Track Listing

Night (Ночь)

OK, so the Akvarium connection is impressively tangential—Sasha Titov, bass-meister extraordinaire, was moonlighting in both groups at the time—but our own Mimoza penned a fine review of the album for our never-to-be-completed KINO site, and "waste not, want not" is the Bodhisattva Way.

First released in 1986.

Review by Mimoza

Night distills the mythology of KINO and lays it out there in plain Russian: I'm alone but I'm not lonely, my stereo blares on about the joys of the day, and tomorrow I'll have several new people to meet, and a cup of coffee at a famous cafe will keep me warm. A manifesto if you're 16 and willing to listen, a memoir otherwise. Nietzschean Superman, meet Brodsky's Ironic Observer, meet Byron's Child Harold, meet Eugene Onegin, meet Bruce Lee, meet Robert Smith: Top o' the morning, last samurai. The Night as such shows up in three songs—a deliriously happy album opener, a reserved centerpiece and a funereal ballad.

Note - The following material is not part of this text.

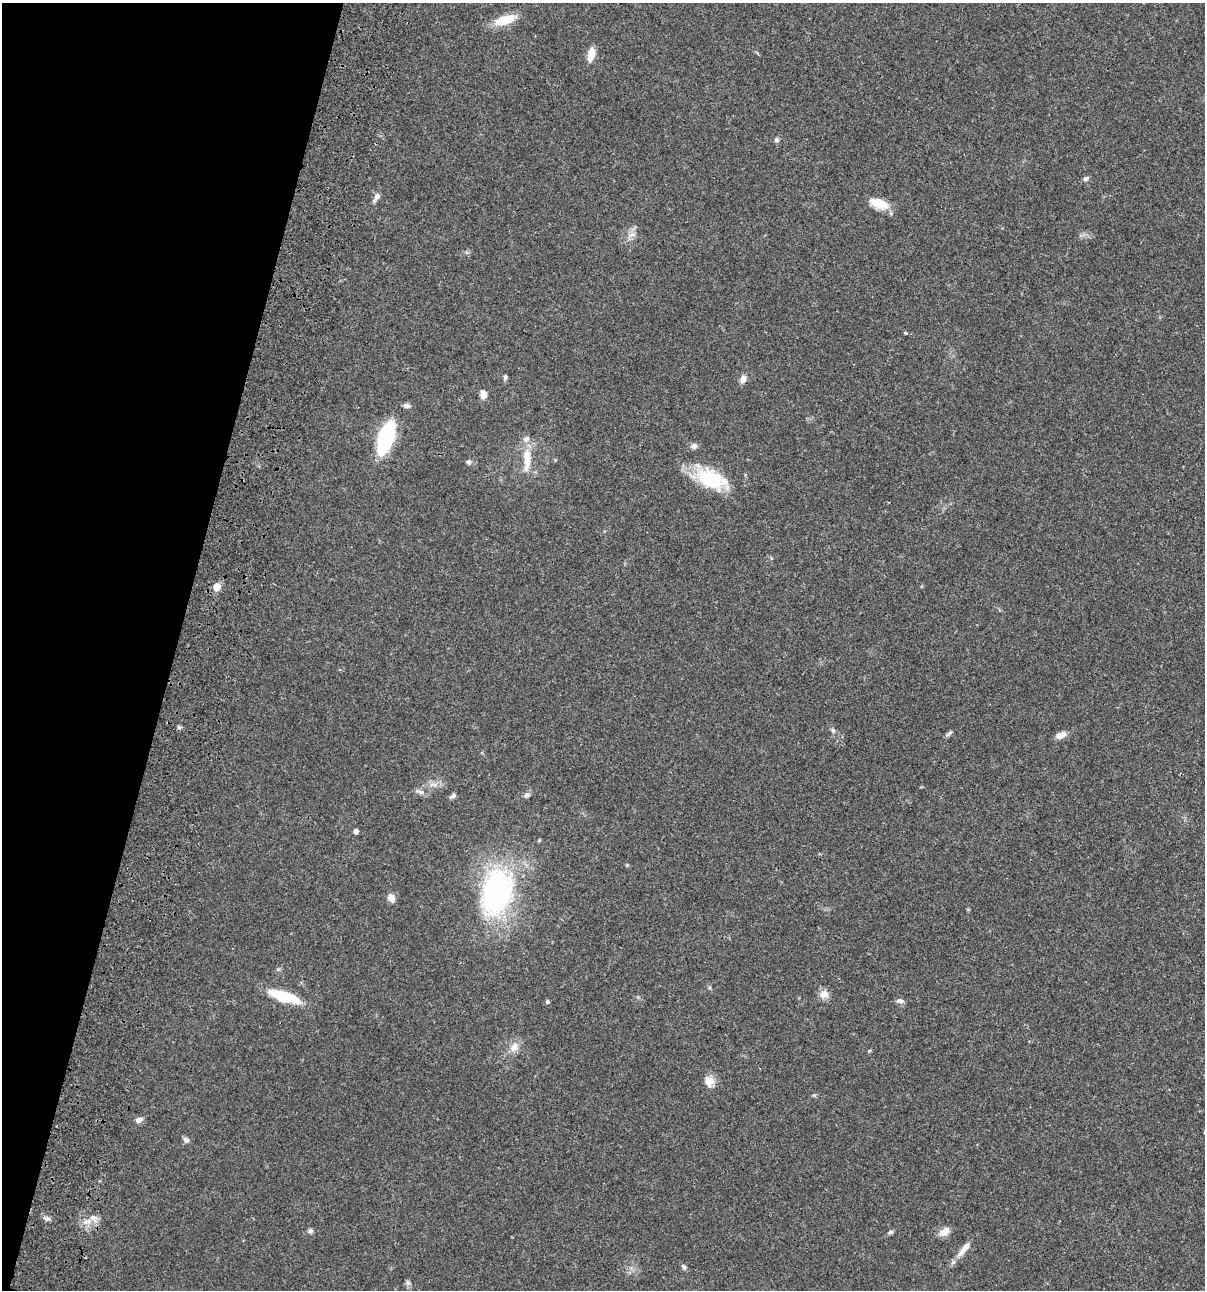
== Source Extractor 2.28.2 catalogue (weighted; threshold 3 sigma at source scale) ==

The sound is pristine, which is to say simple; this is the first time the boys got into something resembling a real studio, and the drums are still atrociously recorded (every cymbal crash threatens to topple the entire song), but inventions abound: Kasparyan's shortcomings as a guitarist are cleverly masked—some of his chinka-chink phrasing sounds like it was recorded at a slower speed in a lower key, then revved up. Titov's bass is allowed to bubble up throughout, and basically leads the melody on most songs. Session player Igor Butman throws in some nice sax breaks. And Viktor commits to tape the most adventurous vocals he'd ever record, attempting stifled punk snarl and even an occasional croon.